■ **To-do item**
Transcribe all of the records precisely as they are presented.

····················

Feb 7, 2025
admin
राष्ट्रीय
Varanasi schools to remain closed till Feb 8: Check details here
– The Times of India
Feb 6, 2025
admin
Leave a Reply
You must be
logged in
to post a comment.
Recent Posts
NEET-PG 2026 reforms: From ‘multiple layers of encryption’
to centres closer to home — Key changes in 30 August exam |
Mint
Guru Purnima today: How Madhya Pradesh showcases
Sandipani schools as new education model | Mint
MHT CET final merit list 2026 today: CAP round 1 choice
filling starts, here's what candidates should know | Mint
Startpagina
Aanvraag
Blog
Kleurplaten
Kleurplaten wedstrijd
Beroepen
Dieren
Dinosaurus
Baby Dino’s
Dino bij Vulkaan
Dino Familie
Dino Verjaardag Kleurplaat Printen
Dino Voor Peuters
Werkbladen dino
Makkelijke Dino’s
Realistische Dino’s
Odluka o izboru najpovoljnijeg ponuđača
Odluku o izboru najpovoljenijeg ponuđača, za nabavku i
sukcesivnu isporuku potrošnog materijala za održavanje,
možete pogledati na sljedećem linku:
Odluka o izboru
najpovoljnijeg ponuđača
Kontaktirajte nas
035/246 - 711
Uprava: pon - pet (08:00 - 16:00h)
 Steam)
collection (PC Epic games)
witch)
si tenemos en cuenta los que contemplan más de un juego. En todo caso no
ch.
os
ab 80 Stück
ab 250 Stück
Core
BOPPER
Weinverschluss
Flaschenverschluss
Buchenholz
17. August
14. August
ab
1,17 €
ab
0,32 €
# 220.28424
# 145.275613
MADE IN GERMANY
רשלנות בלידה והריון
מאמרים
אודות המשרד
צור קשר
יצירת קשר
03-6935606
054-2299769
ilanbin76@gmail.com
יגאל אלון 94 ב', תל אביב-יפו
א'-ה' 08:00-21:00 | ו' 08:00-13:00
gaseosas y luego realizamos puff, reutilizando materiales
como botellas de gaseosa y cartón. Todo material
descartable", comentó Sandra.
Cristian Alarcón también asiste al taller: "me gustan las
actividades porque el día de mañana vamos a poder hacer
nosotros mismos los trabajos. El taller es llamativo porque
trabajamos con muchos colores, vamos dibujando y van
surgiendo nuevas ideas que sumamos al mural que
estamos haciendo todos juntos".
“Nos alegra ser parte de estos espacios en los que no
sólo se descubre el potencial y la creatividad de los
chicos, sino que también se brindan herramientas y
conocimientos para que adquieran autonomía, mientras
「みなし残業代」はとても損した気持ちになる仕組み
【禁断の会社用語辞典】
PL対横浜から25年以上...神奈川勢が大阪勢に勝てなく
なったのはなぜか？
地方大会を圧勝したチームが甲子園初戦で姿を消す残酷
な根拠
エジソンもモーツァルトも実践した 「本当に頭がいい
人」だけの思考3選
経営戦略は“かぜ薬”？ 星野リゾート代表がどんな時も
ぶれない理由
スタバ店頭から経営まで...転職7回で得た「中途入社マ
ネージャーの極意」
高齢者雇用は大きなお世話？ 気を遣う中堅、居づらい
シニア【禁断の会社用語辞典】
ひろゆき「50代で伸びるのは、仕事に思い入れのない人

····················

■ **Solution**
Feb 7, 2025
admin
राष्ट्रीय
Varanasi schools to remain closed till Feb 8: Check details here
– The Times of India
Feb 6, 2025
admin
Leave a Reply
You must be
logged in
to post a comment.
Recent Posts
NEET-PG 2026 reforms: From ‘multiple layers of encryption’
to centres closer to home — Key changes in 30 August exam |
Mint
Guru Purnima today: How Madhya Pradesh showcases
Sandipani schools as new education model | Mint
MHT CET final merit list 2026 today: CAP round 1 choice
filling starts, here's what candidates should know | Mint
Startpagina
Aanvraag
Blog
Kleurplaten
Kleurplaten wedstrijd
Beroepen
Dieren
Dinosaurus
Baby Dino’s
Dino bij Vulkaan
Dino Familie
Dino Verjaardag Kleurplaat Printen
Dino Voor Peuters
Werkbladen dino
Makkelijke Dino’s
Realistische Dino’s
Odluka o izboru najpovoljnijeg ponuđača
Odluku o izboru najpovoljenijeg ponuđača, za nabavku i
sukcesivnu isporuku potrošnog materijala za održavanje,
možete pogledati na sljedećem linku:
Odluka o izboru
najpovoljnijeg ponuđača
Kontaktirajte nas
035/246 - 711
Uprava: pon - pet (08:00 - 16:00h)
 Steam)
collection (PC Epic games)
witch)
si tenemos en cuenta los que contemplan más de un juego. En todo caso no
ch.
os
ab 80 Stück
ab 250 Stück
Core
BOPPER
Weinverschluss
Flaschenverschluss
Buchenholz
17. August
14. August
ab
1,17 €
ab
0,32 €
# 220.28424
# 145.275613
MADE IN GERMANY
רשלנות בלידה והריון
מאמרים
אודות המשרד
צור קשר
יצירת קשר
03-6935606
054-2299769
ilanbin76@gmail.com
יגאל אלון 94 ב', תל אביב-יפו
א'-ה' 08:00-21:00 | ו' 08:00-13:00
gaseosas y luego realizamos puff, reutilizando materiales
como botellas de gaseosa y cartón. Todo material
descartable", comentó Sandra.
Cristian Alarcón también asiste al taller: "me gustan las
actividades porque el día de mañana vamos a poder hacer
nosotros mismos los trabajos. El taller es llamativo porque
trabajamos con muchos colores, vamos dibujando y van
surgiendo nuevas ideas que sumamos al mural que
estamos haciendo todos juntos".
“Nos alegra ser parte de estos espacios en los que no
sólo se descubre el potencial y la creatividad de los
chicos, sino que también se brindan herramientas y
conocimientos para que adquieran autonomía, mientras
「みなし残業代」はとても損した気持ちになる仕組み
【禁断の会社用語辞典】
PL対横浜から25年以上...神奈川勢が大阪勢に勝てなく
なったのはなぜか？
地方大会を圧勝したチームが甲子園初戦で姿を消す残酷
な根拠
エジソンもモーツァルトも実践した 「本当に頭がいい
人」だけの思考3選
経営戦略は“かぜ薬”？ 星野リゾート代表がどんな時も
ぶれない理由
スタバ店頭から経営まで...転職7回で得た「中途入社マ
ネージャーの極意」
高齢者雇用は大きなお世話？ 気を遣う中堅、居づらい
シニア【禁断の会社用語辞典】
ひろゆき「50代で伸びるのは、仕事に思い入れのない人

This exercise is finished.